Multi-view scene reconstruction data:

_ _ _ _

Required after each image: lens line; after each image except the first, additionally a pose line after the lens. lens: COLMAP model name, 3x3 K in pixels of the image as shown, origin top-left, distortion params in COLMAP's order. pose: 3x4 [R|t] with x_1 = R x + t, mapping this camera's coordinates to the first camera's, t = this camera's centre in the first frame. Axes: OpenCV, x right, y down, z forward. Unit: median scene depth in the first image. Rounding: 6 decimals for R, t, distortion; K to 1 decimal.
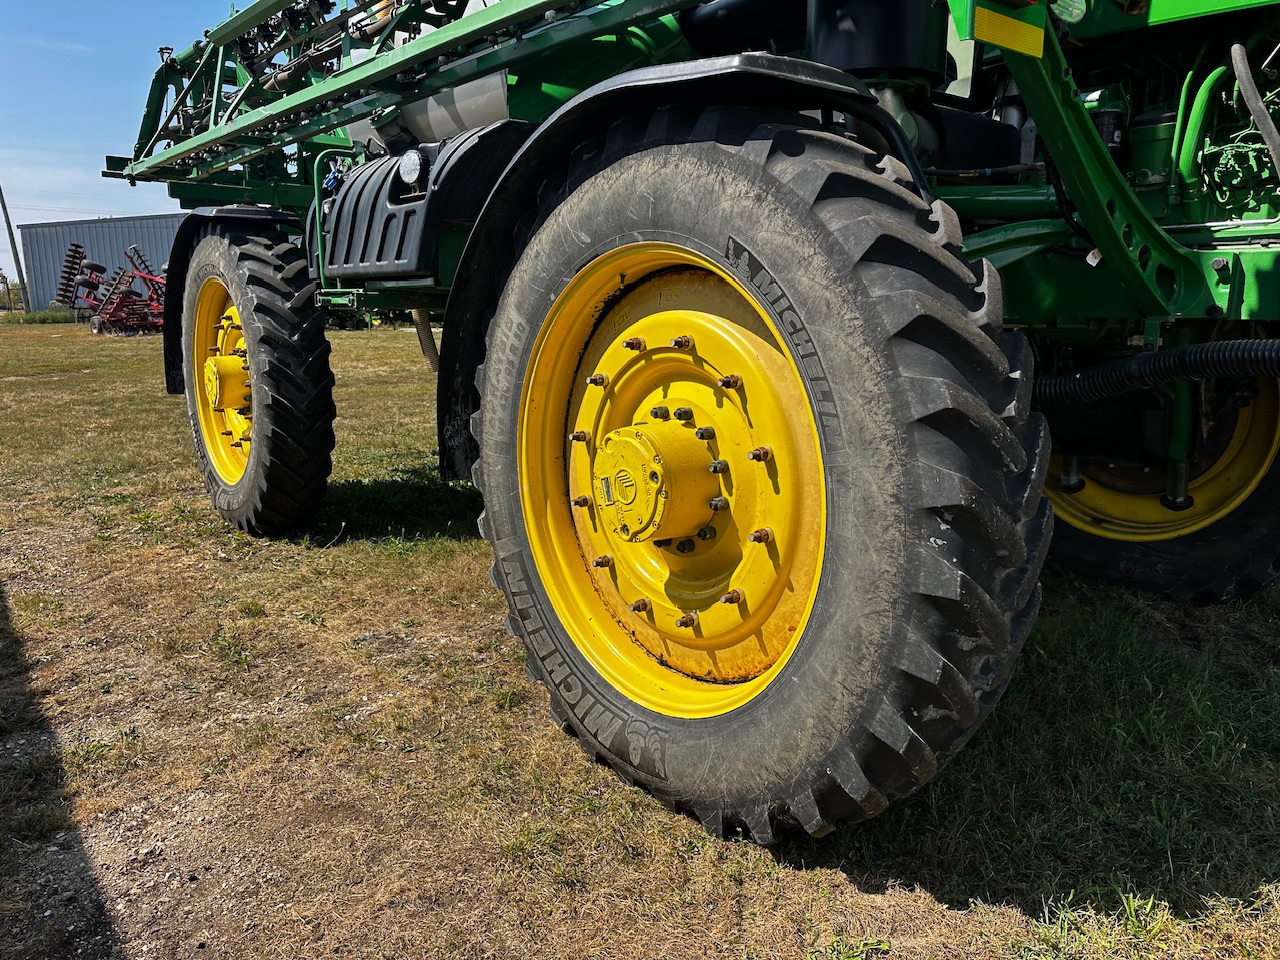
lens RADIAL K [[899.4, 0, 648.3], [0, 899.4, 474.5], [0, 0, 1]] dist [0.133847, -0.217747]
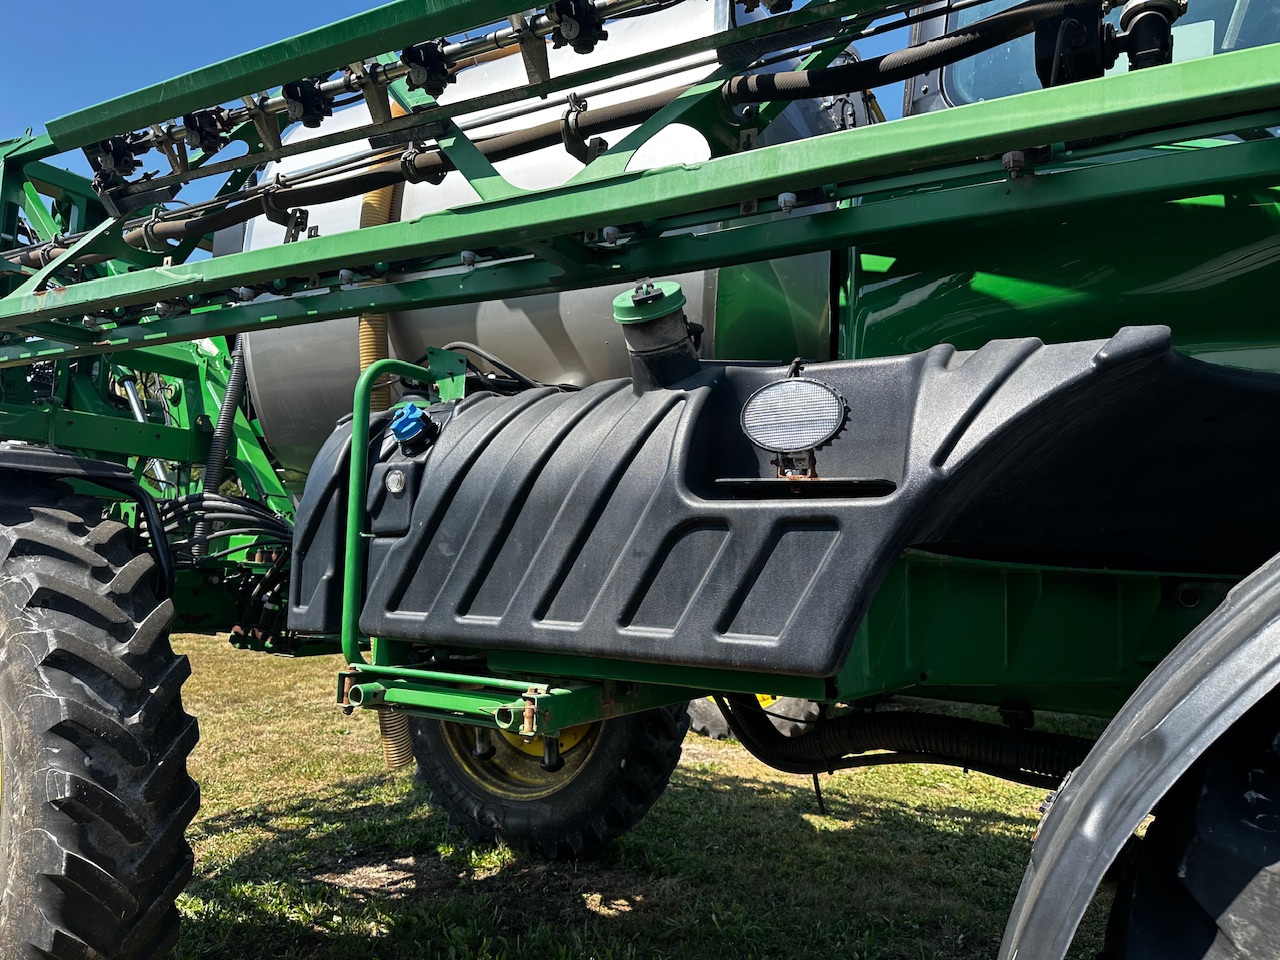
lens RADIAL K [[915.7, 0, 640.0], [0, 915.7, 480.0], [0, 0, 1]] dist [0.054888, -0.062919]
pose [[0.939464, 0.052605, 0.338585, -0.413817], [0.036936, 0.966839, -0.252702, -0.185753], [-0.340650, 0.249911, 0.906368, 0.590730]]
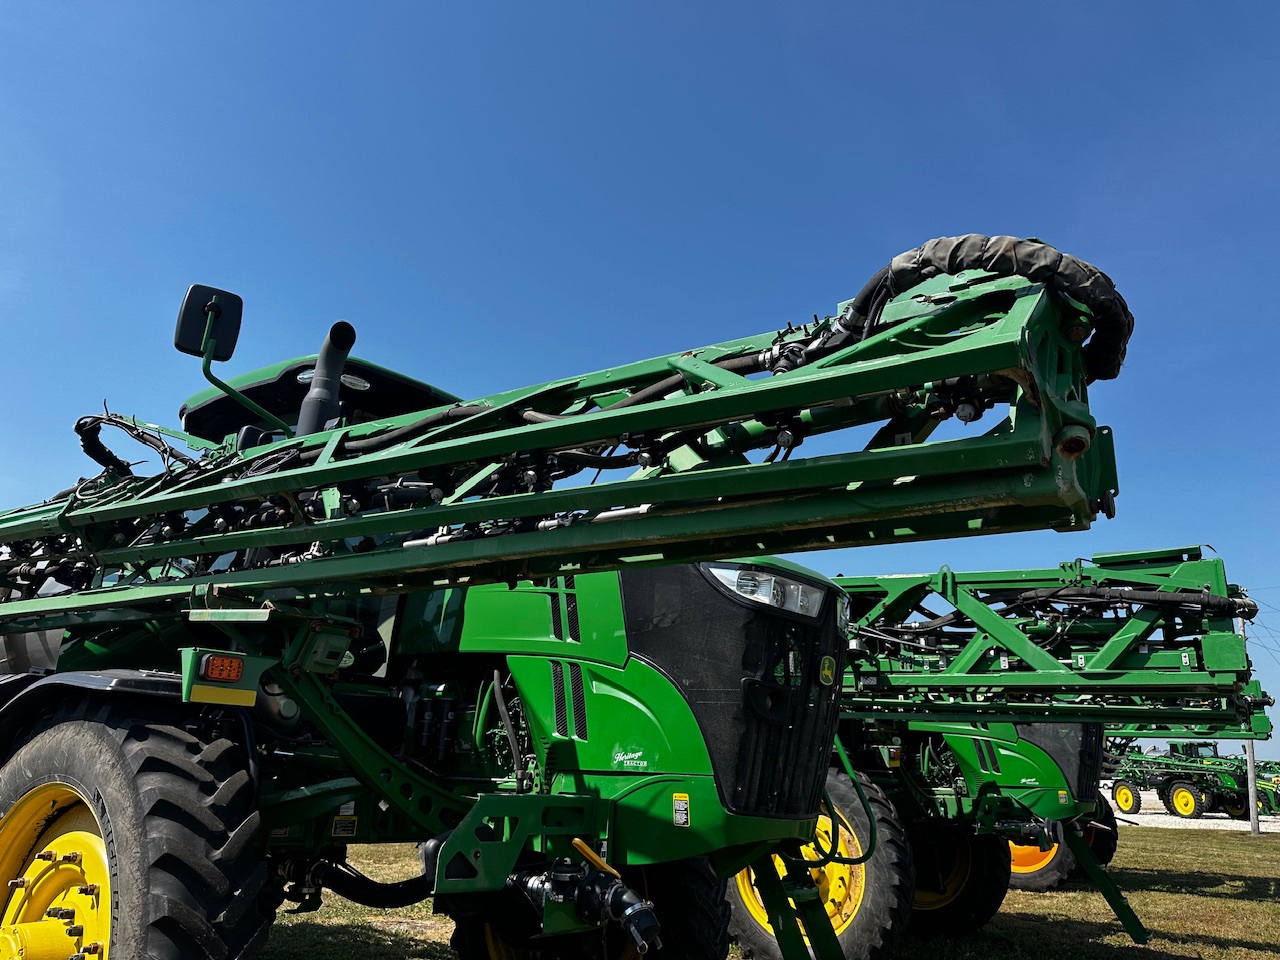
lens RADIAL K [[915.7, 0, 640.0], [0, 915.7, 480.0], [0, 0, 1]] dist [0.054888, -0.062919]
pose [[0.969193, 0.111280, 0.219730, 0.324163], [0.005460, 0.882192, -0.470858, 0.010077], [-0.246241, 0.457552, 0.854407, -0.441202]]
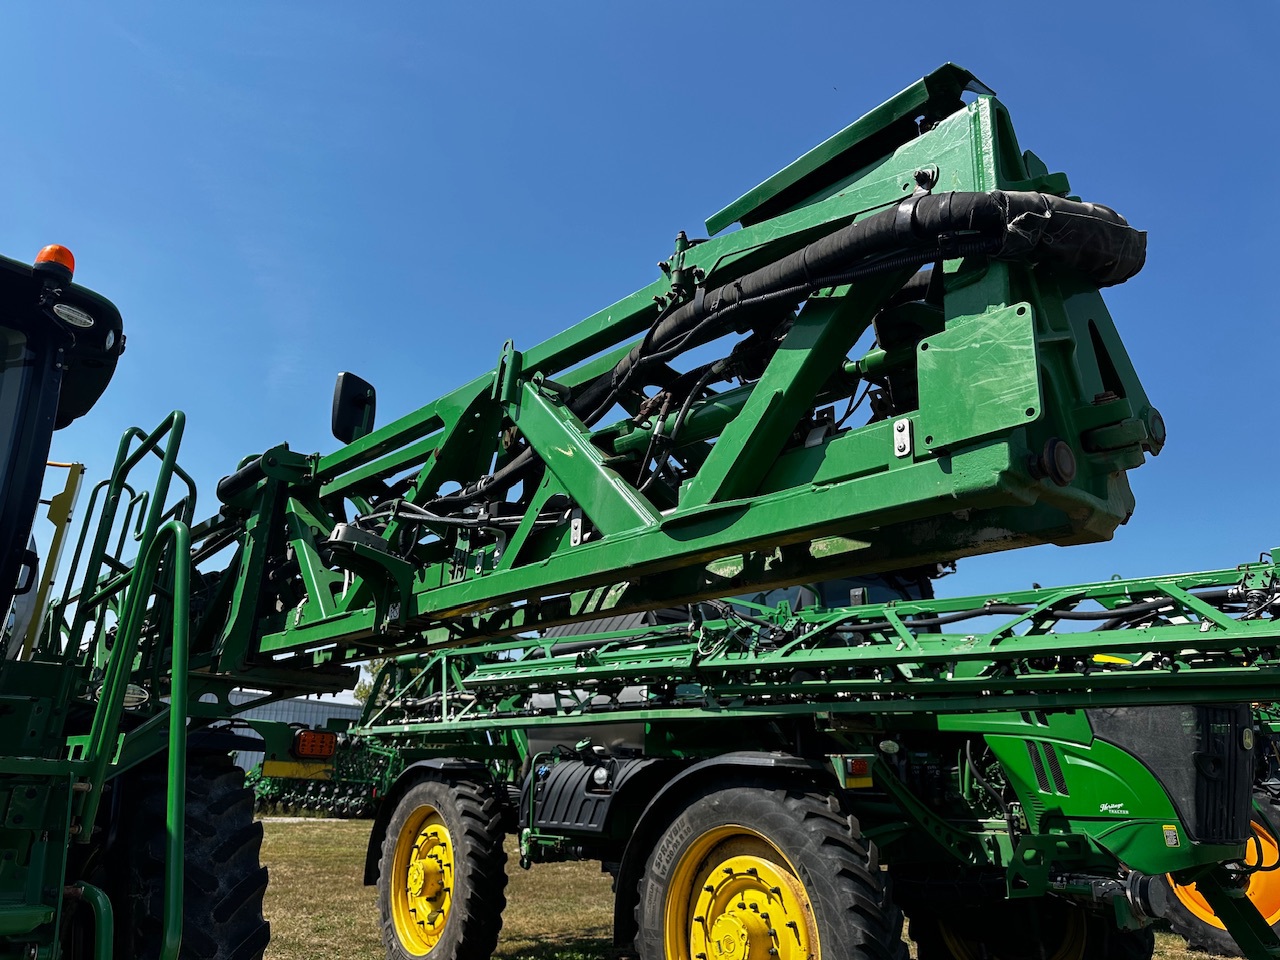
lens RADIAL K [[943.3, 0, 640.0], [0, 943.3, 480.0], [0, 0, 1]] dist [0.042170, -0.000920]
pose [[0.999664, 0.025854, 0.001963, 1.168380], [-0.021727, 0.876621, -0.480691, -0.140374], [-0.014149, 0.480486, 0.876888, 0.174085]]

_ _ _ _

> _Exercise details_: Render every line of the listing above as a numbered list with no blank lines, and leave the pictures out.

> _Task answer_:
1. Required after each image: lens line; after each image except the first, additionally a pose line after the lens. lens: COLMAP model name, 3x3 K in pixels of the image as shown, origin top-left, distortion params in COLMAP's order. pose: 3x4 [R|t] with x_1 = R x + t, mapping this camera's coordinates to the first camera's, t = this camera's centre in the first frame. Axes: OpenCV, x right, y down, z forward. Unit: median scene depth in the first image. Rounding: 6 decimals for R, t, distortion; K to 1 decimal.
2. lens RADIAL K [[899.4, 0, 648.3], [0, 899.4, 474.5], [0, 0, 1]] dist [0.133847, -0.217747]
3. lens RADIAL K [[915.7, 0, 640.0], [0, 915.7, 480.0], [0, 0, 1]] dist [0.054888, -0.062919]
4. pose [[0.939464, 0.052605, 0.338585, -0.413817], [0.036936, 0.966839, -0.252702, -0.185753], [-0.340650, 0.249911, 0.906368, 0.590730]]
5. lens RADIAL K [[915.7, 0, 640.0], [0, 915.7, 480.0], [0, 0, 1]] dist [0.054888, -0.062919]
6. pose [[0.969193, 0.111280, 0.219730, 0.324163], [0.005460, 0.882192, -0.470858, 0.010077], [-0.246241, 0.457552, 0.854407, -0.441202]]
7. lens RADIAL K [[943.3, 0, 640.0], [0, 943.3, 480.0], [0, 0, 1]] dist [0.042170, -0.000920]
8. pose [[0.999664, 0.025854, 0.001963, 1.168380], [-0.021727, 0.876621, -0.480691, -0.140374], [-0.014149, 0.480486, 0.876888, 0.174085]]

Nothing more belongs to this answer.